Burj Khalifa’nın kırdığı önemli rekorlar:
- Dünyada en fazla kata sahip yapı: 163 kat
- Dünyanın en yüksek binası: 828 metre
- Dünyanın en yüksek noktaya çıkan ve aynı zamanda en hızlı asansörü: Saatte 64 km
- Dünyanın en yüksek camisi: 158. katta
9) Westminster Kilisesi – Londra / İngiltere
Birleşik Krallık’ın en önemli dini yapılarından biri olarak kabul edilen Westminster Sarayı’nın batı tarafında yer alan ve orijinal adı St. Peter Kilisesi olan yapı, tarih boyunca taç giyme ve cenaze törenlerine ev sahipliği yapması nedeniyle İngiltere tarihinde sembolik bir yere sahiptir.
Tarih boyunca 16 kral ve kraliçe, 8 başbakan, ödüllü şair, yazar, aktör, bilim insanı (Isaac Newton, Charles Darwin gibi), askeri lider gibi 3 bin 300’den fazla kişinin gömüldüğü manastır, sadece mezarlık kısmıyla bile ülkenin en önemli noktalarından biri olarak kabul ediliyor. Gotik bir manastır olan yapının tarihi 7. yüzyıla uzansa da manastırın günümüzdeki hâli 1245 yılına tarihleniyor. Kral III. Henry’nin emriyle inşasına başlanan manastır gotik bir tarzda karşımıza çıkıyor.
Manastırın ön cephesinde yer alan iki çan kulesinin uzunluğu ise 69 metredir. Kraliçe Elizabeth yapının ne bir katedral ne de bir manastır olmasını istememiştir. Bu nedenle yapıya direkt olarak İngiltere hükümdarlarına bağlı dini bir yapı statüsü vermiştir. O günden beri pek çok İngiliz hükümdar burada taç giymiş veya evlilik törenini burada gerçekleştirmiştir.
10) Sancaklar Camii – İstanbul / Türkiye
Son maddede insiyatif kullanarak, mimari yapılar listemizde henüz ikonik mimari olmayan ama yakın zamanda olabileceğini düşündüğüm bir yapıya yer vermek istedim. Sancaklar Camii, camii tasarlamanın temel sorunsallarını, ‘form’a dayalı güncel mimari yapı tartışmalarından uzaklaşarak ve sadece dinsel bir mekanın özüne odaklanarak ele almayı hedefliyor. İç dizaynı basit bir mağarayı andıran camii, Tanrı ile baş başa kalmayı dramatik ve huşu uyandıran bir şekilde sağlamayı amaçlıyor.

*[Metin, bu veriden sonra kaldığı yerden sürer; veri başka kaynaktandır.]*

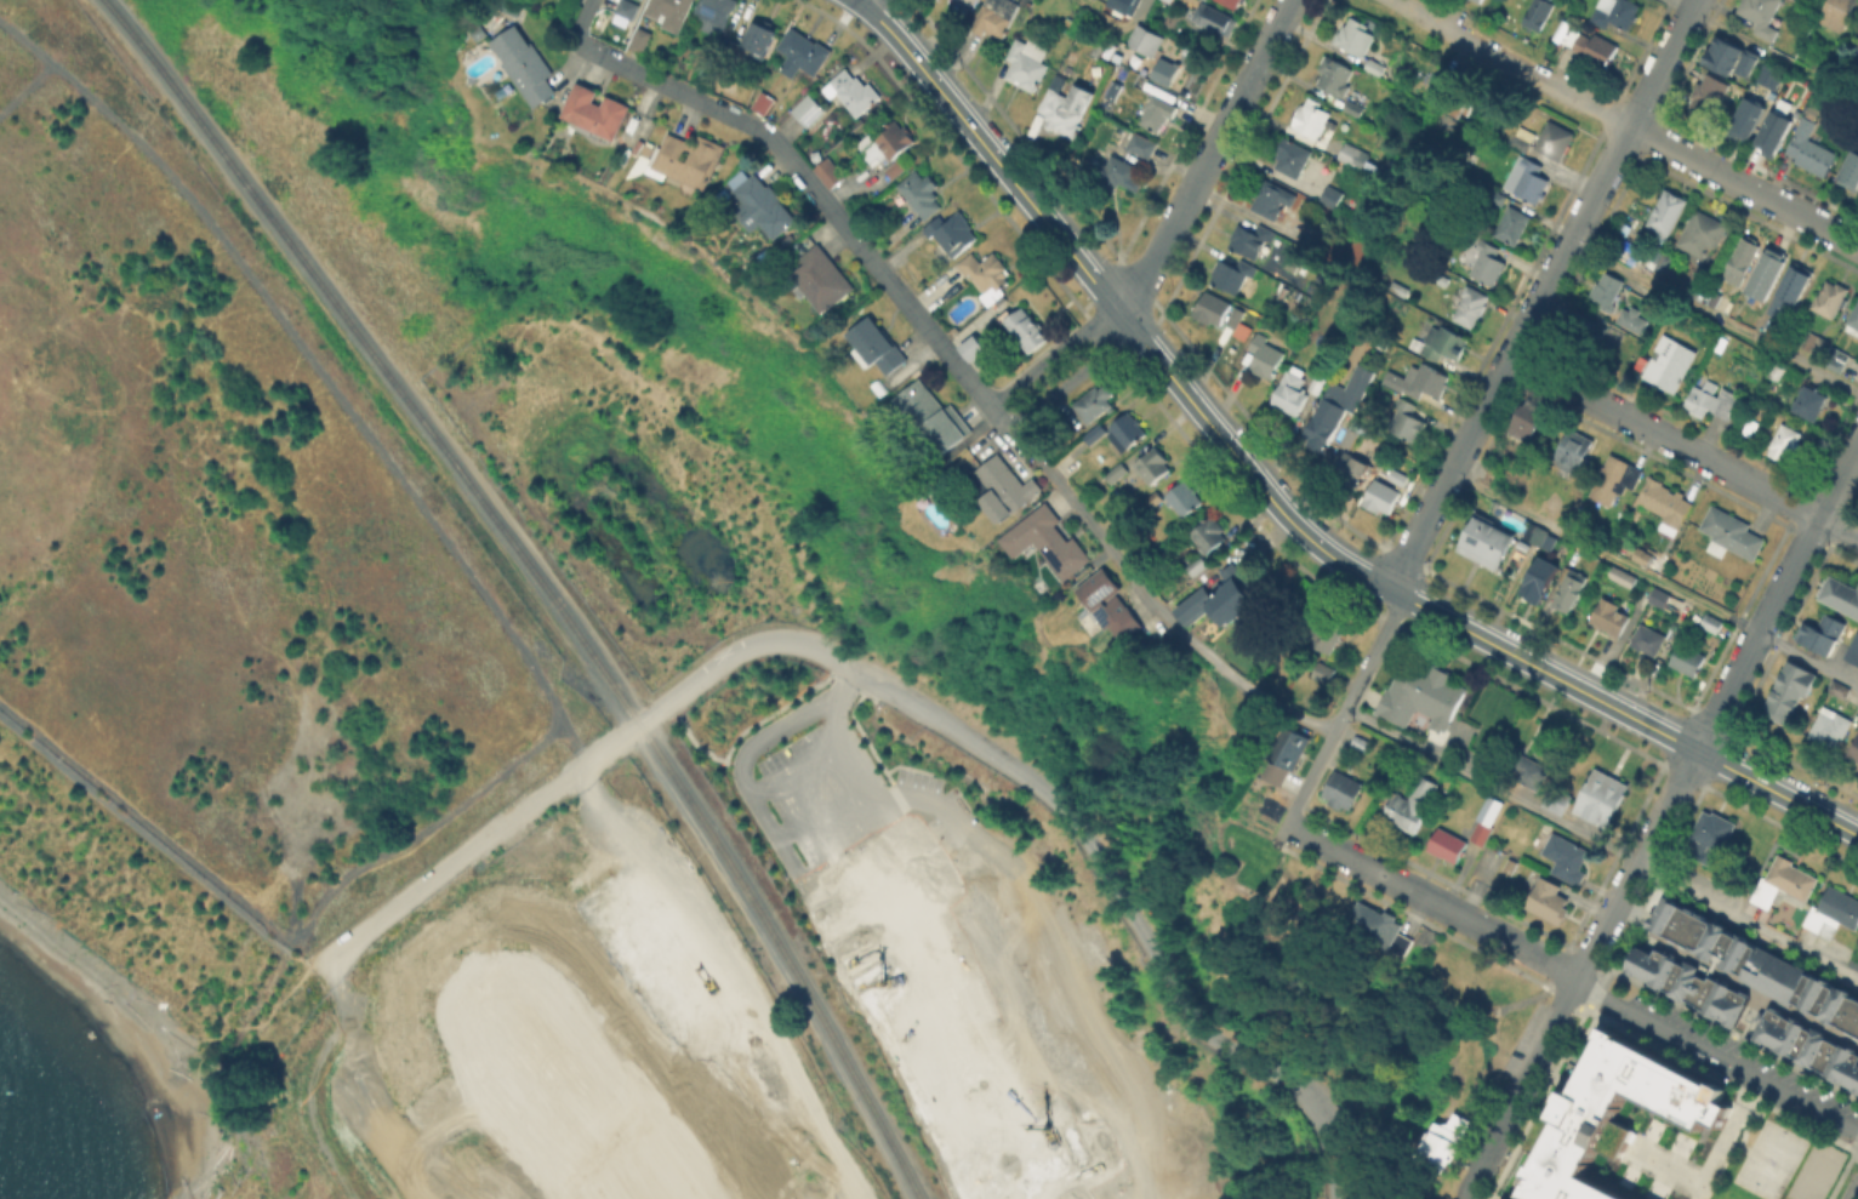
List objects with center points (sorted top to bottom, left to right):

Kıble duvarı boyunca yer alan yarıklar, ibadet alanının yönelimini güçlendirirken, güneş ışınlarının da iç mekana süzülmesini sağlıyor. Sancaklar Camii’nin Türk Mimarlığı açısından en önemli taraflarından biri cami mimarisini bazı metaforlar ve stilize elemanlar kullanarak sadeleştirmiş olmasıdır.

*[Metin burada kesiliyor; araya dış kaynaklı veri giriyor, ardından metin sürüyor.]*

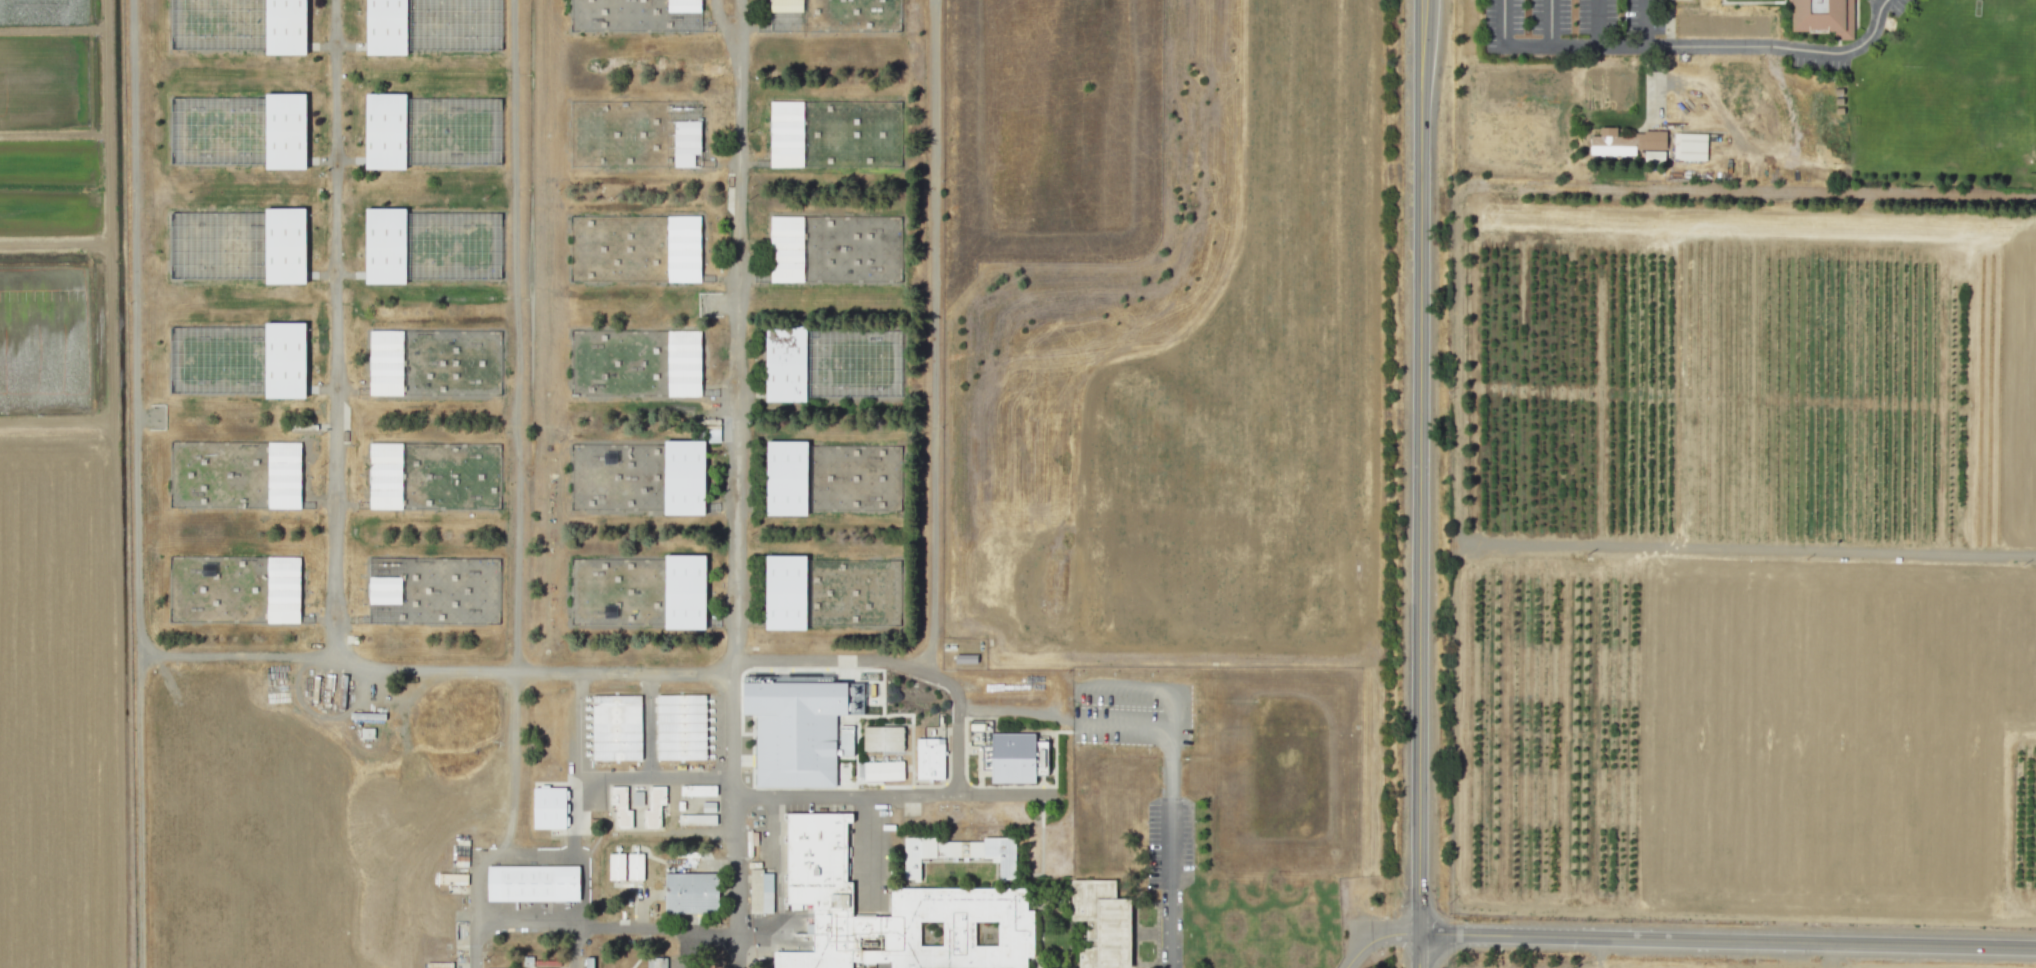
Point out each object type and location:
building: (683, 15)
building: (785, 15)
road: (1597, 15)
building: (1823, 16)
road: (1503, 18)
road: (1552, 18)
road: (1670, 18)
parking lot: (1561, 25)
building: (285, 26)
building: (386, 27)
road: (1761, 45)
road: (1653, 81)
park: (1948, 96)
building: (285, 130)
building: (384, 131)
building: (786, 133)
building: (846, 133)
building: (686, 134)
building: (1626, 141)
building: (1689, 146)
building: (284, 245)
building: (384, 245)
building: (786, 248)
road: (735, 330)
road: (518, 335)
road: (934, 336)
building: (284, 360)
building: (385, 362)
building: (683, 363)
building: (784, 363)
building: (846, 366)
road: (1419, 466)
building: (283, 475)
building: (385, 475)
building: (683, 477)
building: (785, 477)
road: (136, 484)
road: (334, 524)
road: (1750, 550)
building: (283, 589)
building: (384, 590)
building: (684, 591)
building: (784, 592)
road: (237, 654)
building: (965, 658)
road: (898, 663)
road: (1142, 689)
parking lot: (1130, 712)
road: (652, 723)
road: (1124, 726)
building: (620, 727)
building: (684, 727)
building: (795, 729)
building: (366, 733)
building: (885, 738)
building: (1015, 756)
building: (932, 759)
road: (514, 761)
building: (886, 771)
road: (607, 775)
building: (701, 790)
road: (897, 794)
building: (637, 798)
building: (549, 807)
building: (624, 807)
building: (657, 807)
road: (731, 813)
building: (700, 820)
road: (1171, 848)
road: (868, 849)
building: (962, 850)
road: (526, 852)
building: (920, 855)
building: (1004, 855)
building: (820, 861)
road: (582, 867)
parking lot: (1170, 869)
building: (531, 885)
building: (695, 891)
building: (759, 891)
road: (476, 909)
road: (606, 924)
building: (1104, 924)
building: (870, 927)
road: (1372, 934)
road: (1727, 939)
road: (684, 948)
road: (1418, 951)
building: (815, 960)
building: (660, 963)
building: (439, 964)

Bir yıl sonra 2015 yılında Londra Tasarım Müzesi’nin düzenlediği Yılın Tasarımı Seçkisi’nde finalist olmuş olan Sancaklar Camisi yine aynı yıl Mies Van Der Rohe Avrupa Ödülleri’nde en iyi 40 yapı arasında bulunmaktadır. 2016 yılında WAC (Dünya Mimarlık Birliği) tarafından Yılın En İyi Dini Yapısı Ödülü’nü de almıştır. Ayrıca İngiltere Mimarlar Enstitüsü (RIBA) tarafından, 2018 yılında RIBA Uluslararası Mimarlık Ödülü başvuruları arasındaki en iyi 20 yeni yapı arasında yer almış ve Mükemmellik Ödülü verilmiştir.